Due to USD popularity, the U.S. also profits from seigniorage, namely, the difference between the cost of printing dollar notes and their face value, i.e., the price one pays to obtain them.
In August 1971, President Nixon unilaterally ‘ended’ U.S. obligations under the Bretton Woods international monetary system, e.g., to redeem gold for USD, as agreed. Soon, the fixed USD exchange rates of the old order–determining other currencies’ relative values–became flexible in the new ‘non-system’.
In the ensuing uncertainty, the U.S. ‘persuaded’ Saudi King Feisal to ensure all oil and gas transactions are settled in USD. Thus, OPEC’s 1974 ‘petrodollar’ deal strengthened the USD following the uncertainties after the Nixon shock.
Nevertheless, countries began diversifying their reserve portfolios, especially after the euro’s launch in 1999. Thus, the USD share of foreign currency reserves worldwide declined from 71% in 1999 to 59% in 2021.
With U.S. rhetoric more belligerent, dollar apprehension has been spreading. On 20 April 2022, Israel–a staunch U.S. ally–decided to diversify its reserves, replacing part of its USD share with other major trading partners’ currencies, including China’s renminbi.
The EU decision to bar Iranian banks from SWIFT prompted China to develop its Cross-border Interbank Payment System (CIPS).
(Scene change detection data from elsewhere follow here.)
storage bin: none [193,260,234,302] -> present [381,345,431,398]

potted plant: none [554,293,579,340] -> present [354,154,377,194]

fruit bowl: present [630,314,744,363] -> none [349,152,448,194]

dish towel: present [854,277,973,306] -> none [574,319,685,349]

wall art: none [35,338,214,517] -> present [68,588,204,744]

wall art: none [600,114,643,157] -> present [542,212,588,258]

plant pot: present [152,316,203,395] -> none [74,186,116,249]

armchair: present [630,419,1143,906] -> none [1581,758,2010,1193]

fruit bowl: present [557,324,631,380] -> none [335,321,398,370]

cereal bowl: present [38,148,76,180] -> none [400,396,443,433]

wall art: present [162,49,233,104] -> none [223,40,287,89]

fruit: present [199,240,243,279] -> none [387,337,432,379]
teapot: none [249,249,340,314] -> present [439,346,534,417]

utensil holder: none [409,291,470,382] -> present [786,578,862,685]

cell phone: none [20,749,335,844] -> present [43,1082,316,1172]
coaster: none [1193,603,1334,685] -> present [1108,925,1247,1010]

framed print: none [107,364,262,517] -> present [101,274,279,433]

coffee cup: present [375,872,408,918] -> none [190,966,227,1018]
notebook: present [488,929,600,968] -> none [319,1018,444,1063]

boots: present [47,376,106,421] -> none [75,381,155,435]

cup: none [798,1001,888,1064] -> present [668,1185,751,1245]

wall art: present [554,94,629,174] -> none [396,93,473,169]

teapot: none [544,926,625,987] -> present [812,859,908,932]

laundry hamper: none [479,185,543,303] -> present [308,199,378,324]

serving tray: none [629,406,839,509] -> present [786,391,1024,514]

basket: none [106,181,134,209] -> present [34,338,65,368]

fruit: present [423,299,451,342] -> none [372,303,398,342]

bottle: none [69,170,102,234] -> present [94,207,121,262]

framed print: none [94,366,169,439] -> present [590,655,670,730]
Operational since 2015, CIPS is administered by China’s central bank. By 2021, CIPS had 80 financial institutions as members, including 23 Russian banks.
At the end of 2021, Russia held nearly a third of world renminbi reserves. Some view the recent Russian sanctions as a turning point, as those not entrenched in the U.S. camp now have more reason to consider using other currencies instead.
Threatened with exclusion from SWIFT following the 2014 Crimea crisis, Russia developed its own SPFS (Financial Message Transfer System) messaging system. Launched in 2017, SPFS uses technology similar to SWIFT’s and CIPS’s.
Both CIPS and SPFS are still developing, largely serving domestic BFIs. By April 2022, most Russian banks and 52 foreign institutions from 12 countries had access to SPFS. Ongoing developments may accelerate their progress or merger.
The National Payments Corporation of India (NPCI) has its own domestic payments systems, RuPay. It clears millions of daily transactions among domestic BFIs, and can be used for cross-border transactions.
Sanctions cut both ways
Unsurprisingly, those not allied to the U.S. want to change the system. Following the 2008-9 global financial crisis, China’s central bank head called for “an international reserve currency that is disconnected from individual nations”.
Meanwhile, China’s USD assets have declined from 79% in 2005 to 58% in 2014, presumably falling further since then. More recently, China’s central bank has been progressively expanding use of its digital yuan or renminbi, e-CNY.
With over 260 million users, its app is now ‘technically ready’ for cross-border use as no Western bank is needed to move funds across borders. Such payments for imports from China using e-CNY will bypass SWIFT, and CHIPS will not need to clear them.
Russia has long complained of U.S. abuse of dollar hegemony. Moscow has tried to ‘de-dollarize’ by avoiding USD use in trade with other BRICS–i.e., Brazil, India, China and South Africa–and in its National Wealth Fund holdings.
Last year, Vladimir Putin warned the U.S. is biting the hand feeding it, by undermining confidence in the U.S.-centric system. He warned, “the U.S. makes a huge mistake in using dollar as the sanction instrument”.
The scope of U.S. financial payments surveillance and USD payments will decline, although not immediately. Thus, Western sanctions have unwittingly accelerated erosion of U.S. financial hegemony.
Besides worsening stagflationary trends, such actions have prompted its targets–current and prospective–to take pre-emptive, defensive measures, with yet unknown consequences.